◆ **Passage**

-- Opening Marker --

Employers have tracked information about their workers since the time clock punch was invented. But these days, a lot more can be monitored than time on the job. Are biometric sensors a smart way to boost productivity?
Maybe it’s just a file with your name on it, or perhaps it’s just your internet search history. But when does it become too much? Would you be OK being fingerprinted by your employer? What about being watched by sensors that detect whether you’re at your desk?
Labor costs are the most significant expense most companies face, and surely employers should be allowed to measure their return on investment. But at what point do biometrics start to undercut the productivity and trust of the team?
The Beauty of Biometrics
We use biometrics in many aspects of daily life that we don’t find to be directly invasive or “creepy.” If you have a smartphone with face identification capabilities, you might use your Face ID to open your phone, access your banking app, or transfer money via your Venmo account.
In the future, expect biometric technologies like banking with Amazon’s Alexa to spread. The app customizes shopping experiences based on shopping cart touch sensors, voice identification tools, and more.
In the same way that we see increasing uses of biometrics in our daily lives, it’s no surprise that we see more applications in the workplace too. Biometrics can help employers track and organize information about their employees. Some ways employers are using biometrics to their benefit are:
In 2018, Spiceworks, a professional IT network, predicted that 90% of businesses would use biometric authentication in 2020. A powerful computer can easily guess passwords. Even when a company uses opt for something a bit more complicated than “Password1234,” intelligent password cracking tools put their data at risk.
Aside from replacing passwords, biometrics can add more security through programs like BioCatch. BioCatch software uses AI to analyze over 2,000 behavioral parameters of user interactions to generate risks and threats. The program continuously tracks a user’s patterns and compares it to their behavioral profile; if it doesn’t match, it will announce a security breach.
These days, any work-issued computer or smartphone can track data like internet use, calendar appointments, emails, and location. And wasted time costs companies money.
A TechWorm article suggests that a company with 500 employees casually surfing the internet for just half an hour a day could cost the company $1 million annually. Tracking employee habits is a way to keep team members on track.
Taking smart sensors a step further is Humanyze, a company birthed from the MIT Media Lab. Humanyze gives the traditional employee name badge a complete makeover. The badges look and feel like a standard badge, but they can do more than just swipe an employee into the parking garage. These badges include RFID and near-field communication sensors, an accelerometer, a microphone, and an infrared detector capable of tracing face-to-face interactions.
Technologies like Humanyze can measure employee location, tone, volume, and speed. The data collected can be processed and delivered directly to managers in an anonymous view of their team members. But is it too much?

-- Closing Marker --

Data for estimating lens distortion
-- Opening Marker --

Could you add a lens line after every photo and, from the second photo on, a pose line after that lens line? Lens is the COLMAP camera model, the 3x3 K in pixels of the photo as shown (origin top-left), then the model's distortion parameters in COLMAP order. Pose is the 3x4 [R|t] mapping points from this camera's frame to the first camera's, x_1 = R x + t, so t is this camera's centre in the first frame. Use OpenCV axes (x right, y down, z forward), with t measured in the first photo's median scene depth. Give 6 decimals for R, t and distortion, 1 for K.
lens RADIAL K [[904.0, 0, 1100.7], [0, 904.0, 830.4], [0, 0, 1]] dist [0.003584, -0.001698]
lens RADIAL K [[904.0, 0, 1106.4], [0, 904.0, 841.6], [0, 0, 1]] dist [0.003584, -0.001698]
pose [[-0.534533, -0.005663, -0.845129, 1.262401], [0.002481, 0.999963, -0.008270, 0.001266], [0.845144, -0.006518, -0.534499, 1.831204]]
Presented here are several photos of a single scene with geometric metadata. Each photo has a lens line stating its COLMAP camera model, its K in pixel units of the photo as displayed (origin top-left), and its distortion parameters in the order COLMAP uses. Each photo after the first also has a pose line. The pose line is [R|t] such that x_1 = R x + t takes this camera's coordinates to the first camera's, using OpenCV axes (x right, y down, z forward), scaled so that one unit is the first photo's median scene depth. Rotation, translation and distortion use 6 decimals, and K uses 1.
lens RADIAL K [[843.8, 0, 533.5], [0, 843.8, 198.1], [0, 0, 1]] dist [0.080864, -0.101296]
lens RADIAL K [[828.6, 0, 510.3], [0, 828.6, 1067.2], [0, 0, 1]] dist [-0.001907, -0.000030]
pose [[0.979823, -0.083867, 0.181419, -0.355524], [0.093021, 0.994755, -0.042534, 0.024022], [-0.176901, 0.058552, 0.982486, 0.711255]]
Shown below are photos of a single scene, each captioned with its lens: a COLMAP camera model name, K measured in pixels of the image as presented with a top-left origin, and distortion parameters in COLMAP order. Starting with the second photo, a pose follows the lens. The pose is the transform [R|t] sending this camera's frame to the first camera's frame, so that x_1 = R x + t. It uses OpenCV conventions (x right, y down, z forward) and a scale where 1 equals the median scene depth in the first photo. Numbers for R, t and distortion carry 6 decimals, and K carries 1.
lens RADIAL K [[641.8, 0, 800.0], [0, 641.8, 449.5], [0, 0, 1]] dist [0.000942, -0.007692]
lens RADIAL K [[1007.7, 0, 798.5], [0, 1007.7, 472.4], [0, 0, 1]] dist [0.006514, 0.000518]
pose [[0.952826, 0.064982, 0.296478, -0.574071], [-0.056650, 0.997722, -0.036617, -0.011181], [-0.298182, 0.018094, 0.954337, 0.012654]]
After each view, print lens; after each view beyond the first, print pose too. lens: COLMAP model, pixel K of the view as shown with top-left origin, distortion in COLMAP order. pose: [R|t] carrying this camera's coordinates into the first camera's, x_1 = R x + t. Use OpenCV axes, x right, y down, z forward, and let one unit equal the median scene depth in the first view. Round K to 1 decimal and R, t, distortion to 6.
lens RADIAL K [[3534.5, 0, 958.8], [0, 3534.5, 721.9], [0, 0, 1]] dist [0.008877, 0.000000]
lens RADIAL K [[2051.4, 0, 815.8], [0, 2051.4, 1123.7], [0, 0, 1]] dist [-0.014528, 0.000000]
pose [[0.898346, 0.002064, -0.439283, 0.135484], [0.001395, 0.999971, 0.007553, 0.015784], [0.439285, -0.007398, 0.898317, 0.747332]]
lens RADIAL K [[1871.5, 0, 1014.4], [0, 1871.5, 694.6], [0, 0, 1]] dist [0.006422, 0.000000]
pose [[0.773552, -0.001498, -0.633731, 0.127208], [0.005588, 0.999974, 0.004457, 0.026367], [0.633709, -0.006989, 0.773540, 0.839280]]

-- Closing Marker --

◆ **Try it**
Continue the article on employer use of biometrics from where it stops. This data is separate material and has no connection to the article on biometrics in the workplace.

◆ **Written answer**
The Bone of Contention
Tools like Humanyze might make employers feel that they are helping their employees by tracking stress levels and movements. Tracking internet usage may make them feel like they’re protecting their bottom line. But is all that data worth its costs?
Loss of trust
According to an Accenture study, 62% of executives said that their companies were using technologies to collect data on workers, whether about quality of work, safety, or well-being. Fewer than a third, however, said that they felt confident they were using the data responsibly.
Tracking your employees’ every move is a sure way to hurt trust. The sense of confidence between an employer and an employee is what makes a career different than primary school. As an adult, it feels insulting that your boss might be tracking your every move throughout the day, down to your bathroom habits. If an employee struggles with poor time management skills, they shouldn’t be monitored and tracked; they should be taught how to improve those skills by the team leaders.
Poor company culture
Tracking employee time tends to cut down on those fun moments at work that make our teams grow closer together — and work better together in collaboration. Building culture requires you to encourage communication — not just on work topics, but about their personal lives.
When employees feel monitored, they won’t make time to talk about their beliefs, identity, and belonging. Attracting top talent will become more complicated, and your company might lose employees to one that gives their workers more freedom to be themselves.
Increased employee anxiety
Using biometric sensors like Humanyze to decrease employee stress may have the opposite effect. Employees might feel that if they have a slow day or take too long on a task, they will be punished. They might be so anxious about appearing busy that they create work for themselves rather than sitting down to find real solutions.
A monitored workspace may lead to increased productivity in the short term, but the costs of employee unhappiness easily outweigh that. What makes work fun are those small interactions with co-workers — and, yes, the occasional 10-minute YouTube break.
The bottom line is this: You have to trust the team members you hired. Using biometrics for authentication is one thing, but using them to track workers’ every move is entirely another.